Passage to read:
————

My apologizes to my subscribers and readers for being on extended writing hiatus. Over the last four month I’ve spent more than 500 hours in the greenhouse and garden, germinating vegetable seeds, tending the seedlings and planting them on a 3,500-foot backyard plot along the Harpeth River in middle Tennessee.
Now a bountiful summer harvest is underway. Hundreds of pounds of produce have been given to friends and neighbors, and donated to the local food bank. Much more fresh, homegrown goodness is on the way.
While gardening is dirty, sweaty work, I’ve discovered it’s just as rewarding—maybe more so—than tracking day-to-day precious metal movements and machinations on a computer screen, particularly when gold and silver prices are on the skids.
When I last checked, both metals were trading at levels not seen since last fall. Had supply and demand fundamentals changed so drastically while I was nurturing tomato starts, planting peppers and potatoes, harvesting beans and blueberries, and weeding the corn? Not that I’m aware of.

————

The data:
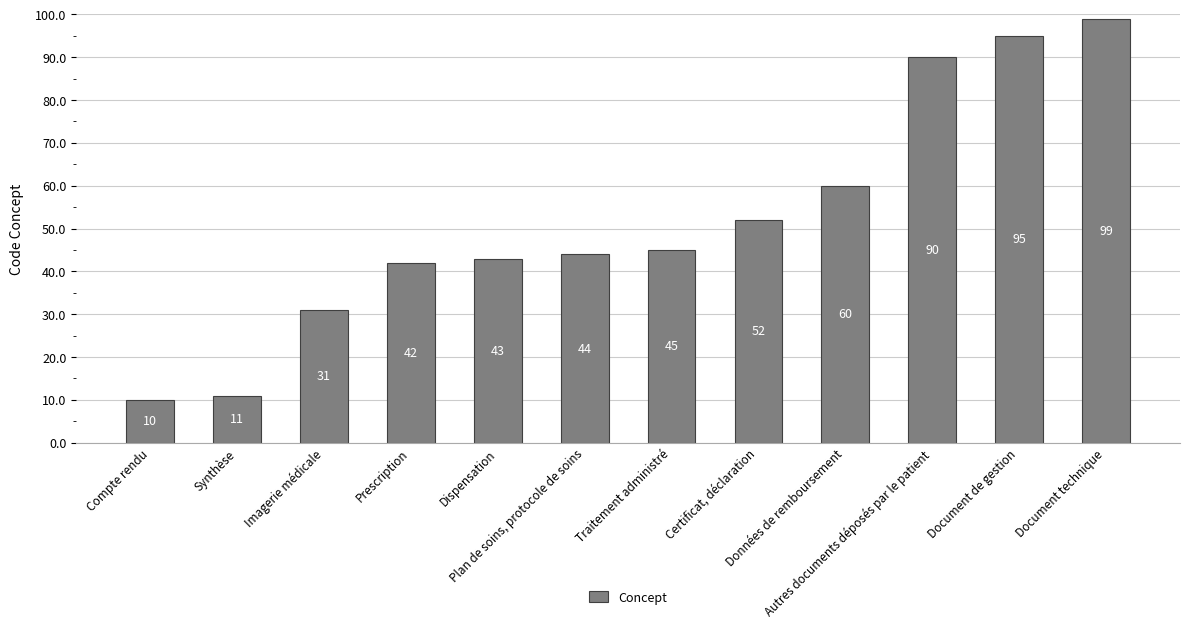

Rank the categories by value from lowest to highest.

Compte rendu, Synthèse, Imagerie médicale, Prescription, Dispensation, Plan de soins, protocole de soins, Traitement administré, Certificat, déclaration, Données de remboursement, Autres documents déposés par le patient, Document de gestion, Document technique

————

Instructions to follow:
Reproduce the passage above about the backyard garden and precious metal prices word for word, in full.

Answer for the task:
My apologizes to my subscribers and readers for being on extended writing hiatus. Over the last four month I’ve spent more than 500 hours in the greenhouse and garden, germinating vegetable seeds, tending the seedlings and planting them on a 3,500-foot backyard plot along the Harpeth River in middle Tennessee.
Now a bountiful summer harvest is underway. Hundreds of pounds of produce have been given to friends and neighbors, and donated to the local food bank. Much more fresh, homegrown goodness is on the way.
While gardening is dirty, sweaty work, I’ve discovered it’s just as rewarding—maybe more so—than tracking day-to-day precious metal movements and machinations on a computer screen, particularly when gold and silver prices are on the skids.
When I last checked, both metals were trading at levels not seen since last fall. Had supply and demand fundamentals changed so drastically while I was nurturing tomato starts, planting peppers and potatoes, harvesting beans and blueberries, and weeding the corn? Not that I’m aware of.